Most airports also have their own dedicated oil depots (usually called "fuel farms") where aviation fuel (Jet A or 100LL) is stored prior to being discharged into aircraft fuel tanks. Fuel is transported from the depot to the aircraft either by road tanker or via a hydrant system.

=== Tanks ===
The storage tanks at an oil terminal may include fixed roof tanks, internal floating roof tanks and external floating roof tanks. Floating roof tanks are generally used for more volatile products to reduce evaporation loss. Fixed roof tanks have a vapor space above the product, which breathes in or out as the product is removed or the tank is filled. Some tanks may be fitted with internal heating coils using hot water or steam to keep the contents warm. This reduces the viscosity of the product to ease transfer and pumping. Terminals may also have Horton spheres which are used to store liquefied petroleum gases such as propane and butane (see left foreground of the above Kowloon oil depot).

== Standards ==
The design, construction, operation and maintenance of an oil terminal must be in accordance with local, national, regional and international codes, standards, and legal and statutory requirements.

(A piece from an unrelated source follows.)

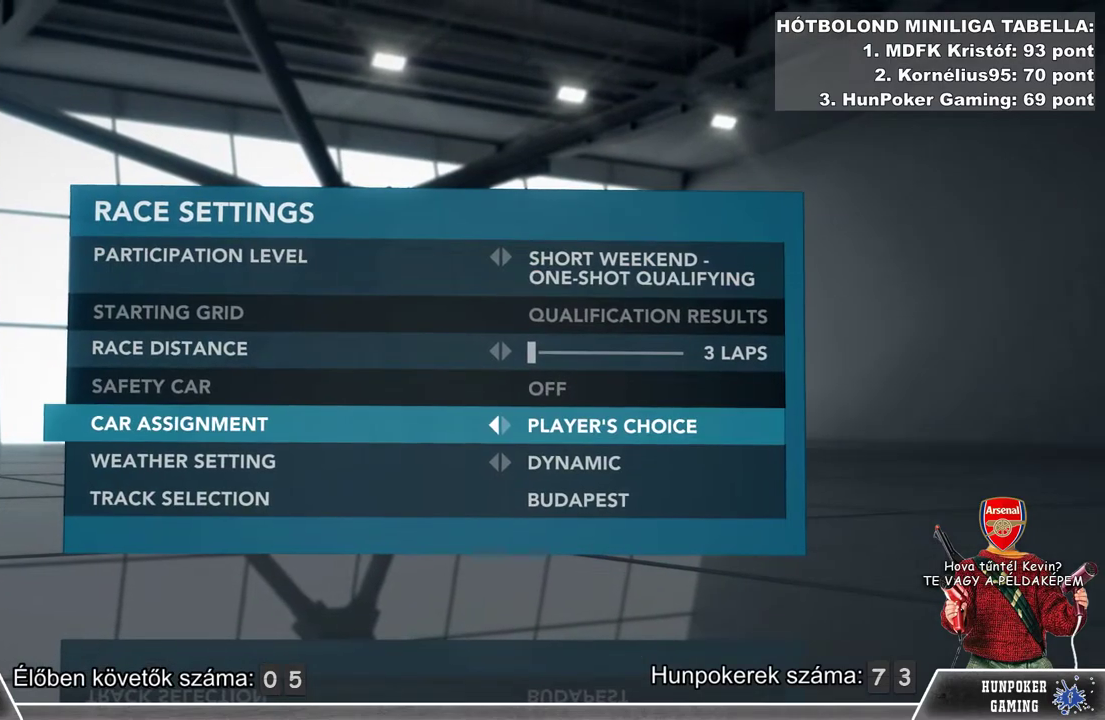
{"buttons": [], "left_stick": "down", "right_stick": "center", "events": [[500, "left_stick", "down"]]}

Relevant standards include:

- Safety Guidelines and Good Industry Practices for Oil Terminals, United Nations Economic Commission for Europe (ECE), 2013.
- Environmental, Health, and Safety Guidelines for Crude Oil and Petroleum Product Terminals, World Bank Group (April 2007).
- Design, Construction, Operation, Maintenance, and Inspection of Terminal and Tank Facilities, American Petroleum Institute, API STD 2610.
- Guidance for Oil Terminal Operators, International Maritime Organization (IMO) International Ship and Port Facility Security (ISPS) Code (2003).
- Tank Farm Guidelines for the Chemical Industry, Basle Chemical Industry (BCI, 2009).
- OECD Guidance Concerning Chemical Safety in Port Areas (OCDE/GD(96)39), Organisation for Economic Co-operation and Development (OECD, 1996).
- Design Code for Aboveground Atmospheric Storage Tanks, American Petroleum Institute, API 650.
- Overfill Protection for Storage Tanks in Petroleum Facilities, American Petroleum Institute, API Recommended Practice 2350, 4th edition.
- Prevention Of Tank Bottom Leakage - A Guide For The Design And Repair Of Foundations And Bottoms Of Vertical, Cylindrical, Steel Storage Tanks, EEMUA 183:2011, Engineering Equipment and Materials Users' Association (EEMUA, 2011).
- Tank Inspection, Repair, Alteration, and Reconstruction, American Petroleum Institute, API standard 653, 4th edition, April 2009.
- Functional safety - Safety instrumented systems for the process industry sector, International Society of Automation (September 2004).
- Process Safety Management of Highly Hazardous Chemicals standard, 29 CFR 1910.119, Occupational Safety and Health Administration (OSHA, February 1992).
- Safety Guidelines and Good Practices for Pipelines, ECE/CP.TEIA/2006/11, United Nations Economic Commission for Europe (December 2008).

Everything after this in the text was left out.